The dataset is built from the same 13 PDDL domains used in ACPBench (e.g., Logistics, BlocksWorld). For each domain, the authors automatically generate a large set of instances, extract the current state, goal, and relevant actions, and then produce the corresponding open‑ended questions. They also store the symbolic representation of each instance so that the validators can compute the ground‑truth answer. To keep the tasks tractable, they limit the number of applicable actions per state to ten for the Applicability task, and they pre‑compute reachable‑or‑unreachable facts and actions using static predicates and delete‑relaxed approximations for the PSPACE‑hard Reachability and Action‑Reachability tasks. In total, roughly ten thousand questions are generated across the seven tasks.

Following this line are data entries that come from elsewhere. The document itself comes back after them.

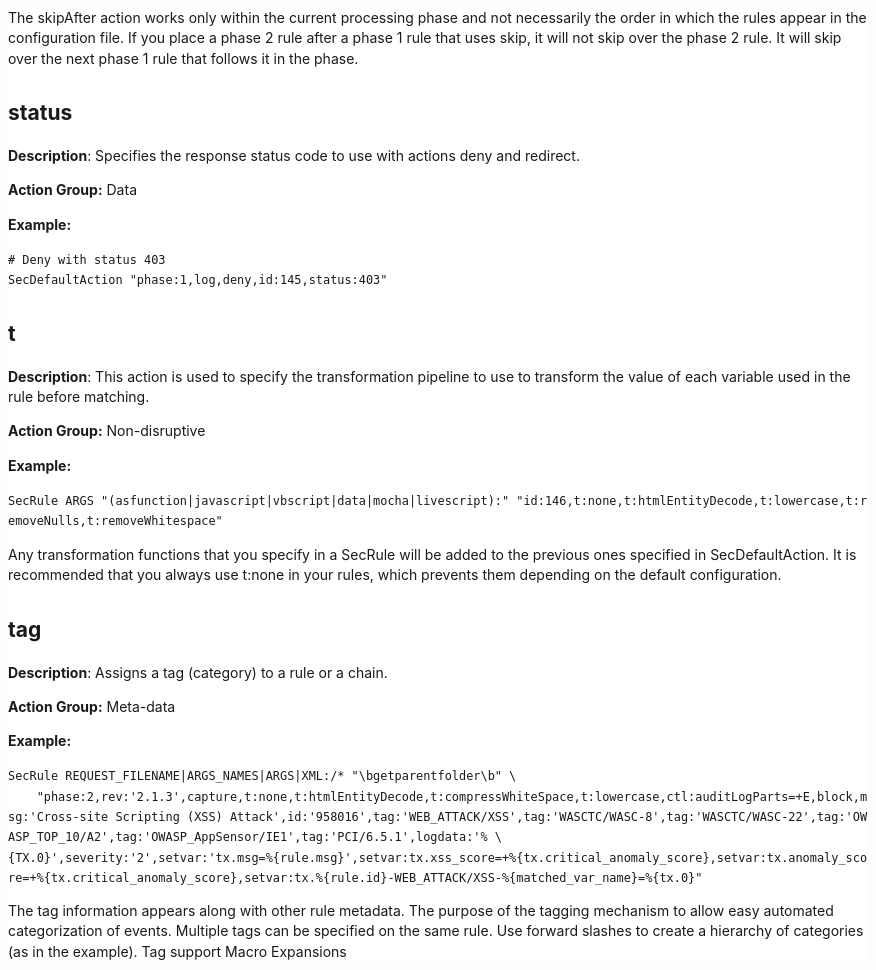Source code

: The skipAfter action works only within the current processing phase and not necessarily the order in which the rules appear in the configuration file. If you place a phase 2 rule after a phase 1 rule that uses skip, it will not skip over the phase 2 rule. It will skip over the next phase 1 rule that follows it in the phase.

## status
**Description**: Specifies the response status code to use with actions deny and redirect.

**Action Group:** Data

**Example:**

```
# Deny with status 403
SecDefaultAction "phase:1,log,deny,id:145,status:403"
```

## t

**Description**: This action is used to specify the transformation pipeline to use to transform the value of each variable used in the rule before matching.

**Action Group:** Non-disruptive

**Example:**

```
SecRule ARGS "(asfunction|javascript|vbscript|data|mocha|livescript):" "id:146,t:none,t:htmlEntityDecode,t:lowercase,t:removeNulls,t:removeWhitespace"
```

Any transformation functions that you specify in a SecRule will be added to the previous ones specified in SecDefaultAction. It is recommended that you always use t:none in your rules, which prevents them depending on the default configuration.

## tag
**Description**: Assigns a tag (category) to a rule or a chain.

**Action Group:** Meta-data

**Example:**

```
SecRule REQUEST_FILENAME|ARGS_NAMES|ARGS|XML:/* "\bgetparentfolder\b" \
	"phase:2,rev:'2.1.3',capture,t:none,t:htmlEntityDecode,t:compressWhiteSpace,t:lowercase,ctl:auditLogParts=+E,block,msg:'Cross-site Scripting (XSS) Attack',id:'958016',tag:'WEB_ATTACK/XSS',tag:'WASCTC/WASC-8',tag:'WASCTC/WASC-22',tag:'OWASP_TOP_10/A2',tag:'OWASP_AppSensor/IE1',tag:'PCI/6.5.1',logdata:'% \
{TX.0}',severity:'2',setvar:'tx.msg=%{rule.msg}',setvar:tx.xss_score=+%{tx.critical_anomaly_score},setvar:tx.anomaly_score=+%{tx.critical_anomaly_score},setvar:tx.%{rule.id}-WEB_ATTACK/XSS-%{matched_var_name}=%{tx.0}"
```

The tag information appears along with other rule metadata. The purpose of the tagging mechanism to allow easy automated categorization of events. Multiple tags can be specified on the same rule. Use forward slashes to create a hierarchy of categories (as in the example). Tag support Macro Expansions
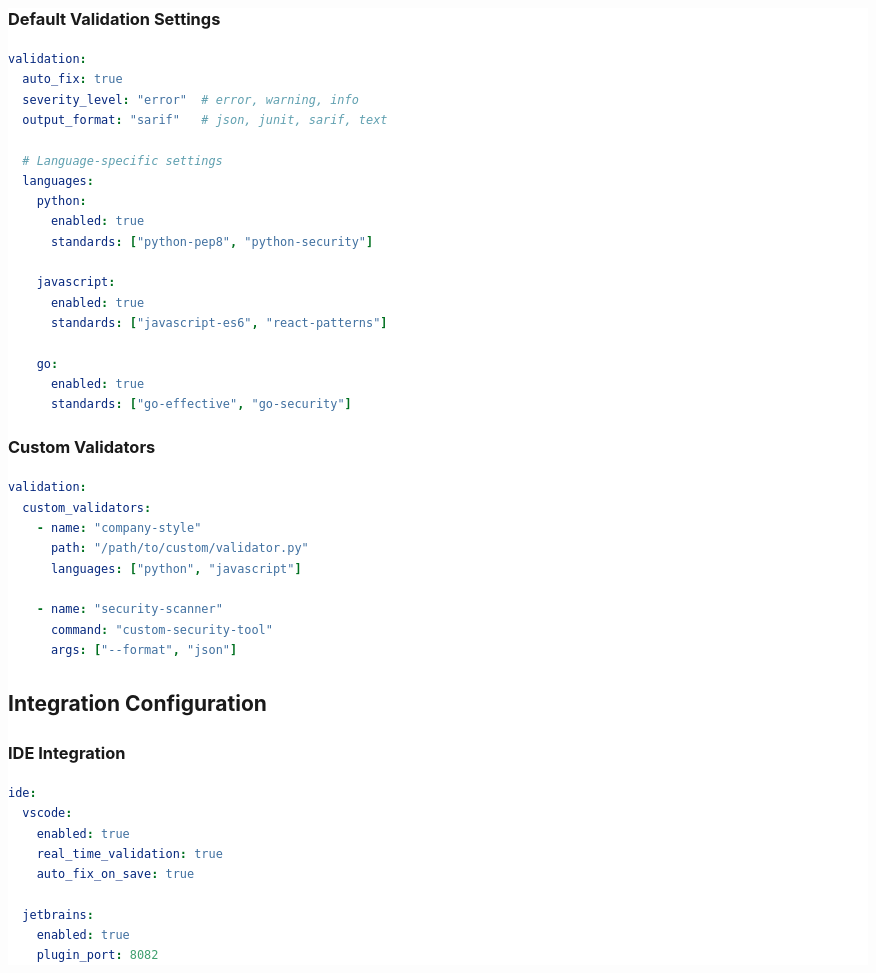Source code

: ### Default Validation Settings

```yaml
validation:
  auto_fix: true
  severity_level: "error"  # error, warning, info
  output_format: "sarif"   # json, junit, sarif, text
  
  # Language-specific settings
  languages:
    python:
      enabled: true
      standards: ["python-pep8", "python-security"]
    
    javascript:
      enabled: true
      standards: ["javascript-es6", "react-patterns"]
    
    go:
      enabled: true
      standards: ["go-effective", "go-security"]
```

### Custom Validators

```yaml
validation:
  custom_validators:
    - name: "company-style"
      path: "/path/to/custom/validator.py"
      languages: ["python", "javascript"]
    
    - name: "security-scanner"
      command: "custom-security-tool"
      args: ["--format", "json"]
```

## Integration Configuration

### IDE Integration

```yaml
ide:
  vscode:
    enabled: true
    real_time_validation: true
    auto_fix_on_save: true
  
  jetbrains:
    enabled: true
    plugin_port: 8082
```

The authors evaluate a broad spectrum of contemporary large language models, including GPT‑4, Claude 2, Gemini‑1.5, LLaMA 2‑70B, and the “reasoning” models o1‑preview and o1‑mini. Results show that even the largest models achieve modest accuracies, often below 65 % on most tasks. Performance is especially poor on Reachability, Action‑Reachability, Landmarks, and Applicability, where models frequently hallucinate non‑existent actions or facts, or fail to recognize unreachable conditions. The “next‑action” (a variant of the original next‑action task) and “progression” tasks see relatively higher scores (up to 89 % for o1‑preview), but overall consistency across tasks remains limited. Notably, no single model dominates across all tasks; the reasoning‑focused o1‑preview performs best on a few tasks but does not surpass general LLMs on the majority.
Complexity analysis reveals that Applicability and Progression can be validated in polynomial time (O(|F||A|) and O(|F|) respectively), whereas Reachability and Action‑Reachability are PSPACE‑hard in the general case. The authors therefore rely on sound approximations (static predicate grounding, delete‑relaxation) to generate a tractable set of “unreachable” examples for validation. This design enables fully automated evaluation while still reflecting the intrinsic difficulty of the underlying planning problems.

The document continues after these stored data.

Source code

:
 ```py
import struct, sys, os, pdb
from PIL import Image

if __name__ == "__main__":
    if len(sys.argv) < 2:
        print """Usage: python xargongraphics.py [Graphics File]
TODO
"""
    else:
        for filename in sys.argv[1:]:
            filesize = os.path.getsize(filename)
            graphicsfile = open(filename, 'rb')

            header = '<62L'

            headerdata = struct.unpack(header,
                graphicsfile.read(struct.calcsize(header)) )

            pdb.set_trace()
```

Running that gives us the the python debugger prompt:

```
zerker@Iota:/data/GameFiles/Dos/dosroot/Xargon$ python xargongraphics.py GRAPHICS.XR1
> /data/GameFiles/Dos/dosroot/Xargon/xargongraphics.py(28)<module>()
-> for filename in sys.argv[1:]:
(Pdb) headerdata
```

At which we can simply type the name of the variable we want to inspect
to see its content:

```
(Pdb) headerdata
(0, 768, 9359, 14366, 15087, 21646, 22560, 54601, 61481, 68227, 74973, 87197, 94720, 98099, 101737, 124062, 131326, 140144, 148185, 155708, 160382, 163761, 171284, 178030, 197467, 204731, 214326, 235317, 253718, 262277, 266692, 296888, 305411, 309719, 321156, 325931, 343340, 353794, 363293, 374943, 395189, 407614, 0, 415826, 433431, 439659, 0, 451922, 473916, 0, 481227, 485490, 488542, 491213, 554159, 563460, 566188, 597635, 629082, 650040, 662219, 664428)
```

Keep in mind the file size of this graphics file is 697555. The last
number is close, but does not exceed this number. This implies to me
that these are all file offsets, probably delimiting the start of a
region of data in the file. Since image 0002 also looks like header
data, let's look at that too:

In conclusion, ACPBench Hard provides a rigorous, generative benchmark that isolates the fundamental reasoning components required by symbolic planners. The extensive experimental results demonstrate that current state‑of‑the‑art language models are far from reliable enough to be integrated directly into planning pipelines or to serve as stand‑alone policies. The paper suggests future directions such as improving model architectures for relational reasoning, incorporating domain‑specific prompting, and exploring hybrid symbolic‑neural approaches to close the gap between language model capabilities and the exacting demands of automated planning.